> **Text block**:
-=-=-
As the number of devices in a very large scale integrated (VLSI) circuit chip surpasses 10.sup.5, the individual transistor devices which form its component elementary logic circuits, occupy areas of the chip on the order of a few square microns. The quantity of charge which is transferred between field effect transistor devices of this size while carrying out normal switching operations, is on the order of 0.1 picoCoulombs (10.sup.-12 Coulombs), making them very susceptible to electrostatic perturbations.
One ubiquitous source of such perturbations is cosmic rays, a highly penetrating radiation apparently reaching the earth in all directions from outer space. The primary cosmic rays entering the earth's atmosphere are almost entirely composed of positively charged atomic nuclei which collide with air nuclei high in the atmosphere, forming showers of positively and negatively charged nuclear fragments called secondary cosmic rays. These secondary cosmic rays penetrate all matter at the earth's surface and as they pass through a material object, they undergo collisions with the electrons and nuclei of which the material is composed, leaving a track of electrostatic charge along the way. The linear charge density along such a track can be typically 0.3 picoCoulombs per micron, which is on the same scale as the quantity of charge involved in the switching operation of a single field effect transistor on a VLSI chip.
This becomes a significant problem in latch circuits composed of such devices, since a latch must sense and reliably store a binary bit of information for intervals measurable in millions of machine cycles. In order to better understand this problem, reference will be made to a typical integrated circuit field effect transistor latch and the mechanism of its response to an electrostatic perturbation such as a cosmic ray, will be discussed.
-=-=-
> **Stored data**:
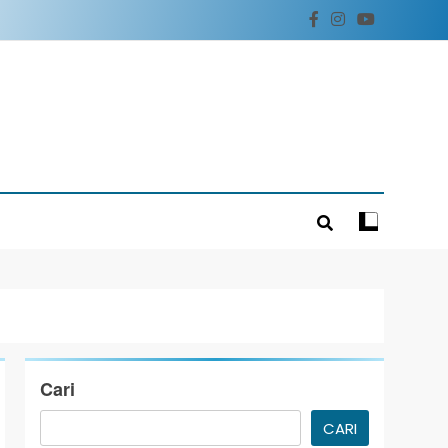
Cari
CARI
-=-=-
> **Requirement**:
In the passage on cosmic rays and chips, turn the paragraph that begins "One ubiquitous source" into a short bulleted list that keeps its main facts. You won't need the material for this.

> **Reply to the exercise**:
- Cosmic rays are a common source of electrostatic perturbations. They are highly penetrating radiation that seems to reach the earth from outer space in all directions.
- Primary cosmic rays are almost entirely positively charged atomic nuclei. They collide with air nuclei high in the atmosphere.
- These collisions produce showers of positively and negatively charged nuclear fragments, called secondary cosmic rays.
- Secondary cosmic rays penetrate all matter at the earth's surface. As they pass through an object, they collide with its electrons and nuclei and leave a track of electrostatic charge.
- The charge along such a track is typically 0.3 picoCoulombs per micron. That is on the same scale as the charge involved when a single field effect transistor on a VLSI chip switches.